Renzi mit Regierungsbildung beauftragt
Das Warten auf einen neuen Premier hatte am Montag ein Ende. Bei einem vorab angekündigten morgendlichen Treffen hat Staatspräsident Giorgio Napolitano (88) nach zahlreichen Konsultationsrunden am Wochenende dem Chef der Demokratischen Partei (PD), Matteo Renzi (39), den Auftrag zur Regierungsbildung erteilt. Der scheidende Florentiner Bürgermeister wird damit wohl der jüngste Regierungschef, den das für seine Gerontokratie berüchtigte Italien je hatte.
Renzi, der in der Vorwoche Premier Enrico Letta im Eiltempo mit einer Abstimmung des Parteigremiums aus dem Amt beförderte, muss sich nun selbst mit der Realität des "Palazzo", des römischen Regierungs-Apparates konfrontieren. "Ich lasse mich nicht zähmen, meine Revolution wird starten", ließ der aus seiner Heimatstadt Florenz ausrichten.
Welche Parteien einer Regierungskoalition beitreten werden, ist noch offen. Die Forza Italia von Ex-Premier Silvio Berlusconi kündigte – entgegen der Spekulationen über eine Regierungsbeteiligung – eine "verantwortungsbewusste Opposition" an. Der Chef der Mitte-rechts-Partei Nuovo Centrodestra (NCD), Angelino Alfano, wird voraussichtlich mit Renzi kooperieren. Er verlangt jedoch vorab einen schriftlichen Pakt und umfangreiche Mitbestimmungsrechte beim neuen Regierungsprogramm.
Erschwerend kommt hinzu, dass sich in der PD eine Spaltung abzeichnet. Der Kreis um Pippo Civati, dazu zählen ein Dutzend Abgeordnete in Abgeordnetenkammer und Senat, könnten der Partei den Rücken zuwenden. Civati, der sich ebenfalls um den PD-Vorsitz beworben hatte, kritisierte Renzi wegen des "Bruderkampfes" gegen Enrico Letta. "Letta wurde behandelt wie die Giraffe Marius im Zoo von Kopenhagen, die den Löwen zum Fraß vorgeworfen wurde", kommentierte Civati den erzwungenen Rücktritt des Premiers.
Tauziehen
Hinter den Kulissen tobt das Tauziehen um die Ministerposten. Renzis PD soll mindestens fünf Minister stellen. Die Zentrumspartei Scelta Civica und die verbündete "Popolari per l'Italia" fordern je einen Minister, Alfanos NCD beansprucht zumindest zwei Ministersessel. Auch könnten Experten die Regierungsmannschaft ergänzen.

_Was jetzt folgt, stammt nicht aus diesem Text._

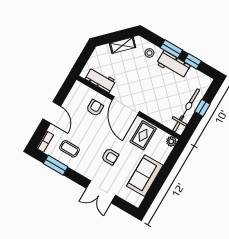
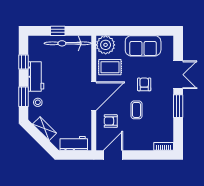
window: (171, 49) -> (24, 97), moved
workbench: (101, 80) -> (74, 143), moved, turned 90
door: (52, 112) -> (113, 155), moved
plant: (171, 141) -> (106, 45), width x1.88, depth x1.88
coffee table: (70, 149) -> (136, 110), moved
window: (56, 165) -> (178, 106), moved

Renzi führte am Wochenende in einem vor Journalisten geheim gehaltenen Florentiner Innenstadthotel intensive Gespräche mit Vertretern aus Wirtschaft und Kultur, die er für sein neues Kabinett gewinnen möchte. Dabei traf Renzi, der bekannt für seine guten Kontakte in Unternehmerkreise ist, auch Tods Chef und Präsident des Fußballclubs AC Fiorentina, Diego della Valle. Schriftsteller Alessandro Baricco lehnte das Angebot für das Kulturressort ab. Dem Geschäftsführer des Brillenkonzerns Luxottica, Andrea Guerra, wurde das Industrieministerium in Aussicht gestellt. Ferrari-Boss Luca di Montezemolo wird ebenfalls wieder einmal für einen Ministerposten ins Spiel gebracht.